Who is eligible for the amnesty?

The amnesty applies to tax obligations originally due between 1 December 2019 and 28 February 2022.

However, the ATO says small businesses should lodge their obligations even if they were outside this amnesty period as it would consider each circumstance on a case-by-case basis and could reduce possible penalties.

Overdue forms must be lodged by 31 December 2023.

To be eligible, your small business must have had an aggregated turnover of less than $10 million at the time the original lodgment with the ATO was due.

The changing debt landscape

The ATO says small businesses owed $29.3 billion in collectable debt at the end of June 2022 and notes that its emphasis is now on keeping taxpayers engaged, getting them to lodge so they know their position and supporting them to set up a plan to manage their payments.

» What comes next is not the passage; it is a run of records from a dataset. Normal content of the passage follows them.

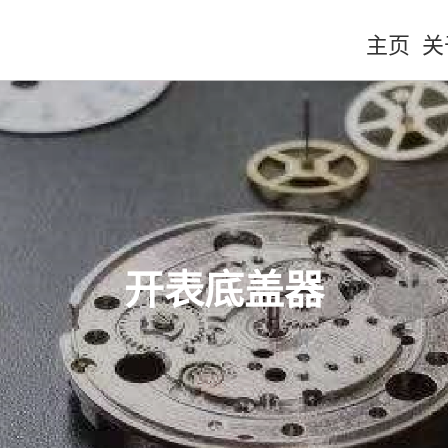
主页
关
开表底盖器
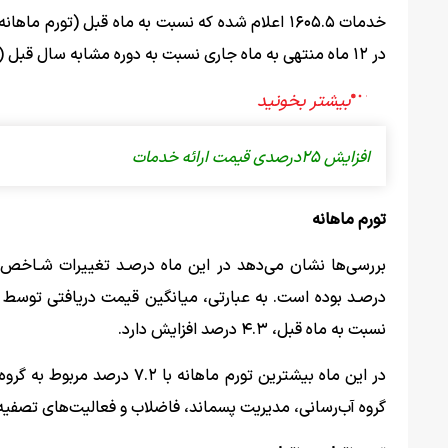
در ۱۲ ماه منتهی به ماه جاری نسبت به دوره مشابه سال قبل (تورم سالانه) ۳۶.۸ درصد افزایش داشته است.
افزایش ۲۵درصدی قیمت ارائه خدمات
تورم ماهانه
نسبت به ماه قبل، ۴.۳ درصد افزایش دارد.
گروه آب‌رسانی، مدیریت پسماند، فاضلاب و فعالیت‌های تصفی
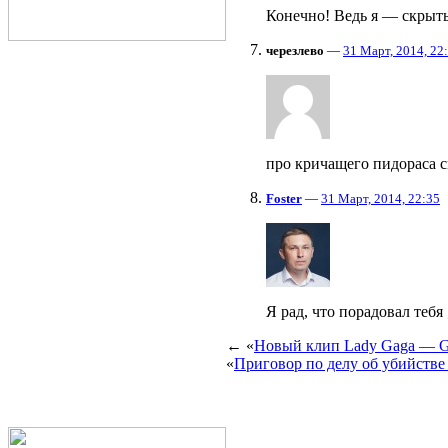
Конечно! Ведь я — скрыты
черезлево
—
31 Март, 2014, 22
про кричащего пидораса с
Foster
—
31 Март, 2014, 22:35
Я рад, что порадовал тебя 
← «
Новый клип Lady Gaga — G.
«
Приговор по делу об убийств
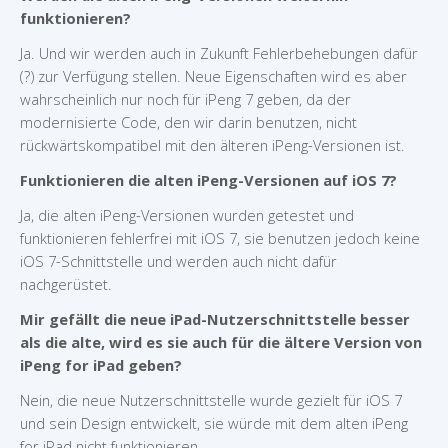
funktionieren?
Ja. Und wir werden auch in Zukunft Fehlerbehebungen dafür
(?) zur Verfügung stellen. Neue Eigenschaften wird es aber
wahrscheinlich nur noch für iPeng 7 geben, da der
modernisierte Code, den wir darin benutzen, nicht
rückwärtskompatibel mit den älteren iPeng-Versionen ist.
Funktionieren die alten iPeng-Versionen auf iOS 7?
Ja, die alten iPeng-Versionen wurden getestet und
funktionieren fehlerfrei mit iOS 7, sie benutzen jedoch keine
iOS 7-Schnittstelle und werden auch nicht dafür
nachgerüstet.
Mir gefällt die neue iPad-Nutzerschnittstelle besser
als die alte, wird es sie auch für die ältere Version von
iPeng for iPad geben?
Nein, die neue Nutzerschnittstelle wurde gezielt für iOS 7
und sein Design entwickelt, sie würde mit dem alten iPeng
for iPad nicht funktionieren.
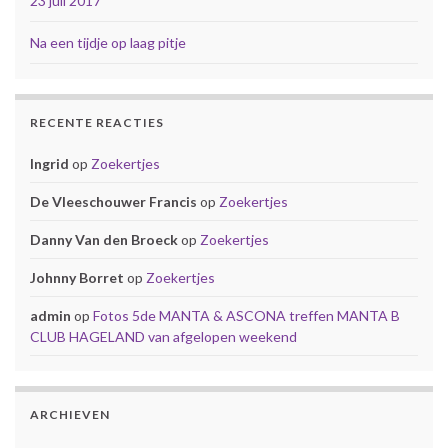
23 juli 2017
Na een tijdje op laag pitje
RECENTE REACTIES
Ingrid
op
Zoekertjes
De Vleeschouwer Francis
op
Zoekertjes
Danny Van den Broeck
op
Zoekertjes
Johnny Borret
op
Zoekertjes
admin
op
Fotos 5de MANTA & ASCONA treffen MANTA B
CLUB HAGELAND van afgelopen weekend
ARCHIEVEN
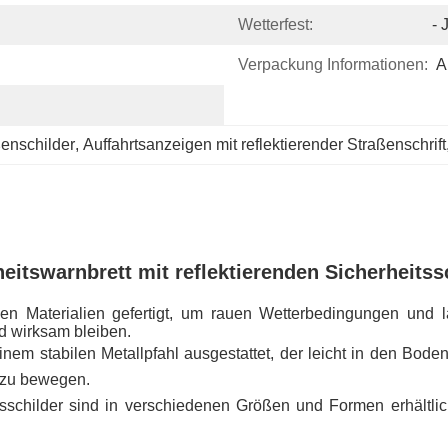
Wetterfest:
- 
Verpackung Informationen:
A
ßenschilder
, 
Auffahrtsanzeigen mit reflektierender Straßenschrift
eitswarnbrett mit reflektierenden Sicherheits
gen Materialien gefertigt, um rauen Wetterbedingungen und 
d wirksam bleiben.
 einem stabilen Metallpfahl ausgestattet, der leicht in den Bo
f zu bewegen.
itsschilder sind in verschiedenen Größen und Formen erhältli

Over 22% of the ATO’s debt book is now on some form of payment arrangement, which is higher than ever. Small business represents around three-quarters of the number of debt accounts being managed by a payment plan.

ATO Assistant Commissioner Emma Tobias acknowledges that the past few years have been tough for many small businesses.

“We understand that things like lodging ATO forms may have slipped down the list of priorities. But it is important to get back on track with tax obligations.

“Lodging these forms is not optional, so we hope our amnesty will make it easier for impacted small businesses to get back on track.”

To benefit, you will need to lodge your overdue forms with the ATO. It will then remit any associated failure to lodge (FTL) penalties. You don’t need to separately request a remission of these FTL penalties.

FTL penalties can range from $210 (one penalty unit) to a maximum of $1050 (five penalty units) every 28 days that each document is overdue, depending on how big your business is.

The amnesty does not apply to superannuation obligations and excludes other administrative penalties such as penalties associated with the Taxable Payments Reporting System.

In addition, it is not available to privately owned groups or individuals controlling over $5 million of net wealth. It’s also not a “get out of jail free card”. The ATO says companies that benefit from it should still take steps to ensure that they comply with their tax responsibilities going forwards.